SINGAPORE: China will introduce a market-wide circuit breaker system next year, a statement from the Shanghai Stock Exchange said late Friday afternoon, as the country’s stock markets struggle to recover from a precipitous drop earlier this year.
A circuit breaker imposes a trading suspension or freeze if an index falls by a pre-determined level. It is usually put in place to curb panic in markets.
The mechanism announced Friday will be tied to the CSI300 Index, which tracks the largest listed companies in Shanghai and Shenzhen. A move of 5 per cent in either direction from the benchmark's previous close will trigger a 15-minute trade suspension across the country's stock indexes if the move occurs before 2.45 pm local time. After that, a 5 per cent move will prompt a trade suspension until the market closes at 3.00 pm.
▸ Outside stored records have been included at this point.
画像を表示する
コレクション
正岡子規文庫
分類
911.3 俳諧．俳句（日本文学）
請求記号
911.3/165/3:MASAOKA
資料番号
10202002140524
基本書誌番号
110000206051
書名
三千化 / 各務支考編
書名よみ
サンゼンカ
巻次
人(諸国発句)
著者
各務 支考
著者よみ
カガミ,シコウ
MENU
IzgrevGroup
Moves of 7 per cent in the index will spark a trading halt for the rest of the day.
“The implementation of circuit breakers will be a step further in perfecting the country’s securities and futures market trading mechanism, maintaining market order, protecting investors’ interests and facilitate the stable and healthy development of the capital market in the long run,” the statement said late Friday.
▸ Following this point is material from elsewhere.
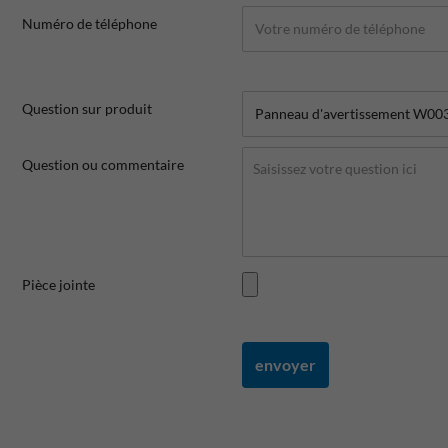
Numéro de téléphone
Question sur produit
Question ou commentaire
Pièce jointe
envoyer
The idea of a circuit breaker mechanism was first proposed in September and the public was given until Sept 21 to give their feedback.
Good or bad?
Analysts who spoke to Channel NewsAsia said the decision by the Chinese exchange did not come as a surprise.
“The Chinese government clearly were not happy with how little control they had over halting the market selloff and any policies that [may] dent volatility will be quite appealing to them,” spreadbetter IG’s market analyst Angus Nicholson said in an e-mail interview.
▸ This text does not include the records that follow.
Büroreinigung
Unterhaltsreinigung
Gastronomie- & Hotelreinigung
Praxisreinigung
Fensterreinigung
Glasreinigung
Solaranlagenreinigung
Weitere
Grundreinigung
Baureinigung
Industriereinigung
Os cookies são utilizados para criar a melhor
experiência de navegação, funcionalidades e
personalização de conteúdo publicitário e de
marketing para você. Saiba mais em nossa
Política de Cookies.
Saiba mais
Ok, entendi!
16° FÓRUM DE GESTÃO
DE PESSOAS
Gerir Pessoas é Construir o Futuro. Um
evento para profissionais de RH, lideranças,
However, there are analysts who feel that the introduction of a circuit breaker may cause “more extreme market moves,” making an already volatile equity market even harder to navigate.
“Market moves with good reasons, and circuit breaker might actually cause more extreme market movements because investors would fear being too slow to react to good or bad news. And it won’t help shoring up investor confidence. Circuit breaker, like the 10 per cent daily limit rule, don’t make owning stocks safer,” Daniel So, strategist at CMB International, said. "They only make it harder to exit when necessary."
Under current rules, individual stocks and index futures in China are allowed to rise or fall a daily maximum of 10 per cent from the previous closing level. Trading of a stock stops when it hits the daily maximum allowable limit.
Friday’s announcement follows an array of rescue measures that has been put in place to bolster market confidence, after equity markets in China tumbled nearly 30 per cent from their Jun 12 peak.
Among the rescue measures were a temporary halt on initial public listings (IPOs) and large share purchases by state-run funds. Beijing has also stepped up rule enforcement. Last month, three of the nation’s largest brokerages came under investigation for alleged rule violations.
On Friday, the benchmark Shanghai Composite closed down 1.66 per cent at 3,525.40 points, in line with a regional market selloff sparked by a monetary policy decision from the European Central Bank (ECB) that fell short of expectations.